Advocates for Native American children say a pledge of a more aggressive federal role in Indian Child Welfare Act enforcement is good news for tribes and the children.
At the conclusion of the White House Tribal Nations Conference in Washington, D.C. this month, U.S. Attorney General Eric Holder briefly outlined the plan to require more compliance with ICWA.
"This federal initiative represents a long overdue recognition by the Department of Justice that, 38 years after Indian Child Welfare Act was enacted into law, the illegal and unnecessary removal of Indian children from their families continues," said A. Gay Kingman, executive director of the Great Plains Tribal Chairman's Association in Rapid City.
Of particular importance was Holder's announcement that the Department of Justice will intervene in state court cases involving Native American children to make sure that state agencies comply with the act.

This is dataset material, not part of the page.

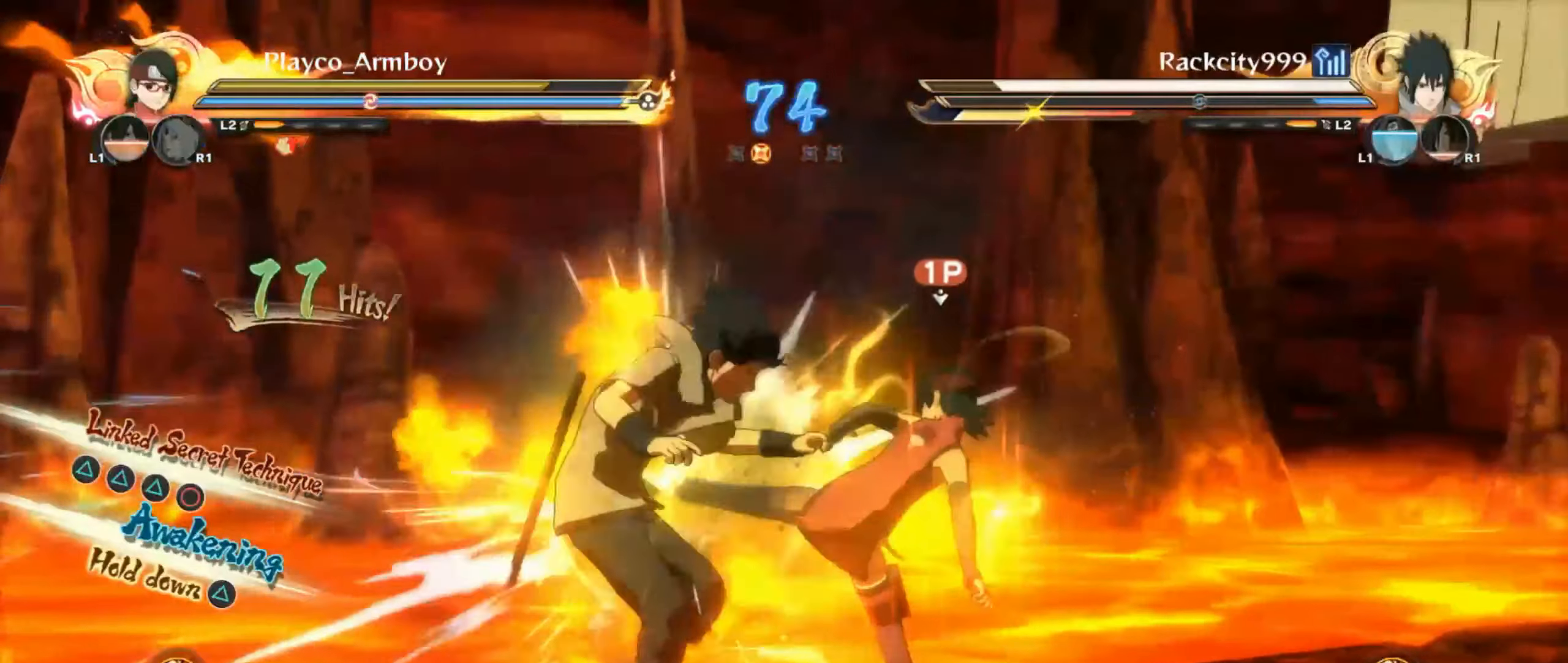
{"dt_ms": 500, "buttons": ["TRIANGLE"], "left_stick": "down-left", "right_stick": "center", "events": [[233, "left_stick", "down-left"], [250, "CROSS", "down"], [383, "CROSS", "up"], [483, "TRIANGLE", "down"]]}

"We are working to actively identify state-court cases where the United States can file briefs opposing the unnecessary and illegal removal of Indian children from their families and their tribal communities," Holder told the assemblage.
Native American parents have long complained that their rights and tribal rights are ignored by state authorities, particularly when children are removed from their homes. Under ICWA provisions, parents are entitled to a hearing within 48 hours of their children being removed.
Those so-called 48-hour hearings are often the first step taken to place children in state-run foster care. Parents and tribal authorities claim the courts do not follow ICWA guidelines during those hearings, often rubber-stamping state child services' control of children.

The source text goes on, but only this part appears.